El Comando Central del Ejército de Liberación de Colombia (ELN) expresó su rechazo a la decisión del gobierno encabezado por Gustavo Petro, “en el contexto de la llamada Paz Total”, de otorgar mediante “un estatuto proveniente del Derecho Internacional” una salida “a organizaciones que emplean la violencia con fines gananciales y lucrativos, como el narcotráfico”.

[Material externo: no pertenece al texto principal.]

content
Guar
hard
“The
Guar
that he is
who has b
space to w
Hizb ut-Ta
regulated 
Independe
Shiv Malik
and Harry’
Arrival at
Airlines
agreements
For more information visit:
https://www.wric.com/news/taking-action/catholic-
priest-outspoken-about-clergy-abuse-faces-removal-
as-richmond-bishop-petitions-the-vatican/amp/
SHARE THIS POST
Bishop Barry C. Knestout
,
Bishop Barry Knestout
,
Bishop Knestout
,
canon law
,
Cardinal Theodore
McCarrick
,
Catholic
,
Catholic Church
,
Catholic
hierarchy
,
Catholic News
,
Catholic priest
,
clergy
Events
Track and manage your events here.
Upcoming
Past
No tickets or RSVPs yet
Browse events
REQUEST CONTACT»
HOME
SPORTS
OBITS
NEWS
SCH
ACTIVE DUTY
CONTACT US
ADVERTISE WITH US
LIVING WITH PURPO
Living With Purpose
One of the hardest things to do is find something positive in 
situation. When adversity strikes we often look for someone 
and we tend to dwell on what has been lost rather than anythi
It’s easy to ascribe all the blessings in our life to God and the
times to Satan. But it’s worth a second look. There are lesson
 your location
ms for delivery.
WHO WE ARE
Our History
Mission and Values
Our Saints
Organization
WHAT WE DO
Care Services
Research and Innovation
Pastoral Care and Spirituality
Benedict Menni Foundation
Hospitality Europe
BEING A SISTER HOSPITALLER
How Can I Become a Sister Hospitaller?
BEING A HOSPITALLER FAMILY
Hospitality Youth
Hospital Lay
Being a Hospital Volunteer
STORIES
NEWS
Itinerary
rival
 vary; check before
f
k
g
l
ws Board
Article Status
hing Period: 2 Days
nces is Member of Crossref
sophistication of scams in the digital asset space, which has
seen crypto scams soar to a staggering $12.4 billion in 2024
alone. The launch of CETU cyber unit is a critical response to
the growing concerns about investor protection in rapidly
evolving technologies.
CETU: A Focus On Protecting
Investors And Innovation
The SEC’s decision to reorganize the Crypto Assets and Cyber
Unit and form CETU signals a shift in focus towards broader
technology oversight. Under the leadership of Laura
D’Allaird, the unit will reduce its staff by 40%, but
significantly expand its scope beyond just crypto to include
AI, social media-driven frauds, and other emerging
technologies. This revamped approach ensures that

En la fundamentación de su rechazo a la decisión del Ejecutivo colombiano la organización señala que dicha “figura está reservada para las fuerzas políticas opositoras al Estado capitalista” que tienen como “objetivos (…) el mejoramiento de la condición humana y la justicia social”.
Para el ELN no es posible “disfrazar con el Derecho Humanitario a grupos criminales que nada tienen que ver con la conducta ética y fines de la insurgencia política”.
En ese sentido, la organización política señala que, “los mandos responsables de una guerrilla carecen de toda homologación con el sicariato de la narco-industria, el cual es parte de un entramado del despojo y la acumulación privada de riqueza mal habida”.
De igual forma, se agrega que para que exista un verdadero plan de Desarme, Desmovilización y Reinserción, DDR, como el planteado por el Gobierno en términos generales, el mismo no debe limitarse “únicamente al paramilitarismo utilizado por las oligarquías y sus intereses”.
Para la guerrilla colombiana, dicho plan, tal y como ha sido presentado, también afecta “a las fuerzas revolucionarias del ELN con la finalidad de exterminarlas, tal cual se hizo con las Farc y su sonado fracaso en materia de paz”.
La organización especifica “que una cuestión es desbaratar grupos criminales, y otra muy distinta es promover una ley que blinde de impunidad y prerrogativas a los jefes de los carteles asociados a poderes económicos, políticos y de las Fuerzas Armadas, causantes del genocidio del pueblo colombiano”.
Tal y como consignó el portal de noticias KaosenlaRed, la organización hace un llamamiento a no “confundir como un conflicto bélico más la lucha por la emancipación social de las clases populares y trabajadoras respecto del paramilitarismo asesino y el narcotráfico destructivo en todos los planos”.
No es posible agrega la declaración meter “bajo la alfombra las responsabilidades que le caben al Estado colombiano y a la Casa Blanca en las masacres sistemáticas contra la población inerme” y agregan, en ese sentido que “la distinción sustantiva y necesaria de esas disputas no está presente en el proyecto legislativo ofrecido por la actual administración del Ejecutivo”.
No obstante, la guerrilla reafirmó de forma vehemente “su compromiso con el diálogo nacional conforme a la participación protagónica del conjunto de la sociedad”, ratificando “que mantendrá su organicidad, sus modos de resistir, su ética humanista y respetuosa de la naturaleza, sus programas y su proyecto político”, hasta que no se produzca “una salida negociada y pactada que contemple las transformaciones que beneficien las necesidades, derechos e intereses democráticos del pueblo colombiano”.